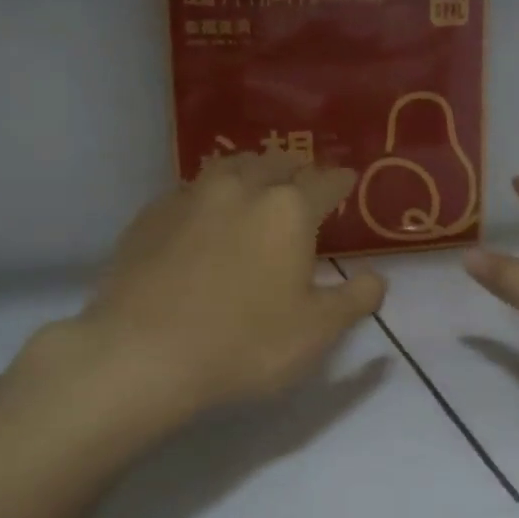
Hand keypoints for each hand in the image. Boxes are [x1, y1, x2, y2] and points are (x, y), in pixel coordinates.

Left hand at [31, 153, 387, 424]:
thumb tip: (377, 278)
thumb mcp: (316, 332)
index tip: (348, 179)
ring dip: (251, 171)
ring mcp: (191, 197)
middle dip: (296, 169)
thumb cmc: (244, 343)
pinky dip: (208, 193)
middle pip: (276, 163)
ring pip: (230, 167)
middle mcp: (241, 189)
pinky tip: (203, 213)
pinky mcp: (151, 215)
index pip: (325, 181)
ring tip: (255, 183)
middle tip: (303, 182)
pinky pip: (190, 190)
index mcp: (288, 210)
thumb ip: (354, 300)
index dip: (341, 179)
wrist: (141, 354)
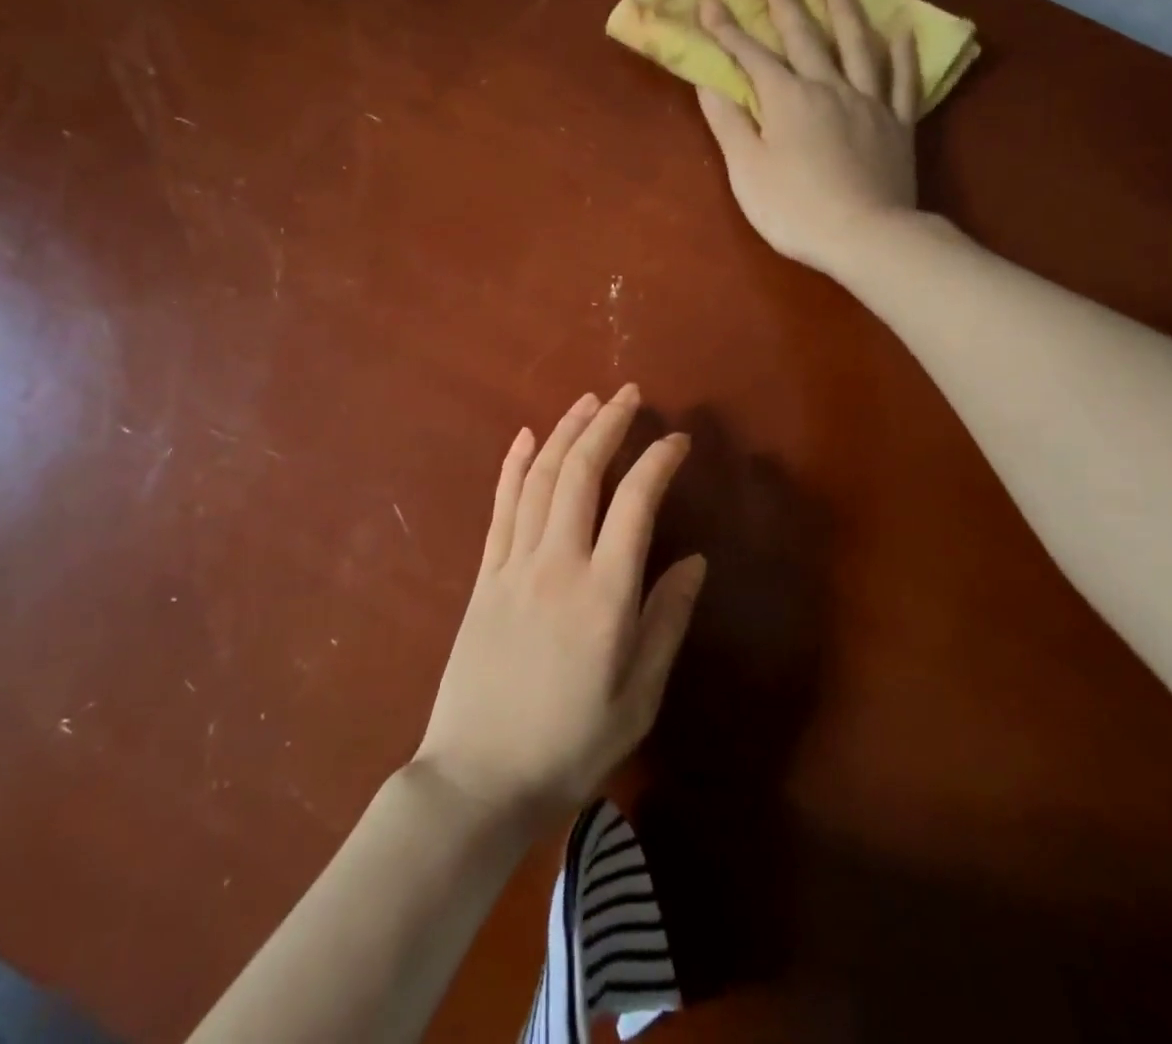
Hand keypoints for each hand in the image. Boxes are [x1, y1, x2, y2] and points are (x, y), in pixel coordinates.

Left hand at [413, 385, 705, 828]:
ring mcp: (512, 564)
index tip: (678, 440)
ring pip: (539, 478)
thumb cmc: (569, 747)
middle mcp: (557, 564)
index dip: (659, 462)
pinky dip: (513, 466)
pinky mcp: (483, 575)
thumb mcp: (638, 698)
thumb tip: (695, 561)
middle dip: (608, 425)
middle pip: (581, 473)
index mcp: (604, 595)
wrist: (477, 778)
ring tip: (588, 401)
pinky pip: (499, 507)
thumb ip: (666, 623)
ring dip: (565, 432)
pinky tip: (526, 437)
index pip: (636, 504)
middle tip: (629, 394)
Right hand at [696, 0, 921, 273]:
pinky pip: (902, 81)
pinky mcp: (898, 125)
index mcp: (787, 99)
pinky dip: (902, 55)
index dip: (727, 29)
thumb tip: (709, 82)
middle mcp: (828, 88)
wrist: (865, 235)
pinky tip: (902, 33)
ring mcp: (869, 103)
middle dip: (787, 3)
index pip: (751, 56)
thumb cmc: (794, 208)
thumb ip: (729, 123)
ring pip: (857, 47)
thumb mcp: (747, 170)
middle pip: (805, 38)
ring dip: (846, 12)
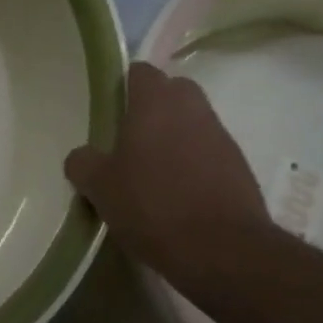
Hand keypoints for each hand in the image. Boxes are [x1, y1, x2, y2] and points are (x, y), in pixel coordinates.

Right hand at [65, 61, 275, 292]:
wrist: (223, 251)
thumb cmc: (153, 206)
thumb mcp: (99, 187)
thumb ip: (84, 163)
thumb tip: (82, 157)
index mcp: (156, 102)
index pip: (140, 71)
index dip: (123, 86)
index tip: (108, 109)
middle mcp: (192, 108)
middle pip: (172, 92)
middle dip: (153, 108)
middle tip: (128, 139)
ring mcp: (221, 136)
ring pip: (192, 123)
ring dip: (175, 137)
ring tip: (152, 172)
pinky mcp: (240, 167)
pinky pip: (209, 153)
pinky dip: (194, 164)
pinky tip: (178, 195)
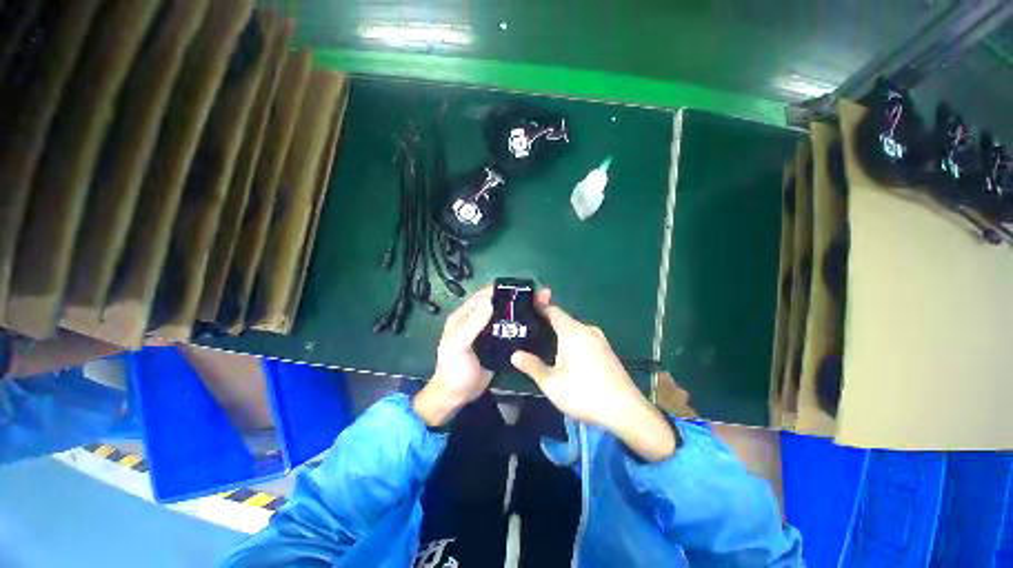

┄┄┄┄┄┄┄┄┄┄┄┄┄┄┄┄┄┄┄┄

HOW TO COMPLETE THIS TASK =
Could every entry be restated word for word, pictures excluded?

THE COMPLETED TASK =
Hand keypoints for each hand in the image. Boxes are [x1, y1, x2, y2] and points are (x, y), in pixel coordinates.

Left hand at [31, 153, 387, 424]:
thumb tip: (377, 278)
thumb mcp: (316, 332)
index tip: (348, 179)
ring dip: (251, 171)
ring mcp: (191, 197)
middle dip: (296, 169)
thumb cmc: (244, 343)
pinky dip: (208, 193)
middle pip: (276, 163)
ring pip: (230, 167)
middle mcp: (241, 189)
pinky tip: (203, 213)
pinky mcp: (151, 215)
index pip: (325, 181)
ring tip: (255, 183)
middle tip: (303, 182)
pinky pip: (190, 190)
index mcp: (288, 210)
thumb ip: (354, 300)
index dip: (341, 179)
wrist: (141, 354)
Hand keypoints for each hand in the image. Boxes are [x1, y1, x2, y2] and points are (x, y), in pixel coordinates.

Left hand at [413, 385, 705, 828]:
ring mcp: (512, 564)
index tip: (678, 440)
ring pip: (539, 478)
thumb cmc: (569, 747)
middle mcp: (557, 564)
index dip: (659, 462)
pinky dip: (513, 466)
pinky mcp: (483, 575)
thumb mcp: (638, 698)
thumb tip: (695, 561)
middle dip: (608, 425)
middle pip: (581, 473)
index mcp: (604, 595)
wrist: (477, 778)
ring tip: (588, 401)
pinky pip: (499, 507)
thumb ip: (666, 623)
ring dip: (565, 432)
pinky tip: (526, 437)
index pip: (636, 504)
middle tip: (629, 394)
Right hand at [696, 0, 921, 273]:
pinky pip: (902, 81)
pinky mcp: (898, 125)
index mcp: (787, 99)
pinky dip: (902, 55)
index dip: (727, 29)
thumb tip: (709, 82)
middle mcp: (828, 88)
wrist: (865, 235)
pinky tip: (902, 33)
ring mcp: (869, 103)
middle dip: (787, 3)
index pip: (751, 56)
thumb cmc: (794, 208)
thumb ip: (729, 123)
ring pip: (857, 47)
thumb mcp: (747, 170)
middle pip: (805, 38)
ring dip: (846, 12)
Hand keypoints for each hand in the image. Boxes are [x1, y1, x2, y2] and points are (x, y), in pixel coordinates.

Right hand at [65, 61, 275, 292]:
wrist: (223, 251)
thumb cmc: (153, 206)
thumb mcp: (99, 187)
thumb ip: (84, 163)
thumb tip: (82, 157)
index mcp: (156, 102)
index pip: (140, 71)
index dip: (123, 86)
index tip: (108, 109)
middle mcp: (192, 108)
middle pip: (172, 92)
middle dip: (153, 108)
middle tip: (128, 139)
ring mcp: (221, 136)
ring pip: (192, 123)
ring dip: (175, 137)
ring tip: (152, 172)
pinky mcp: (240, 167)
pinky pip: (209, 153)
pinky dip: (194, 164)
pinky tip: (178, 195)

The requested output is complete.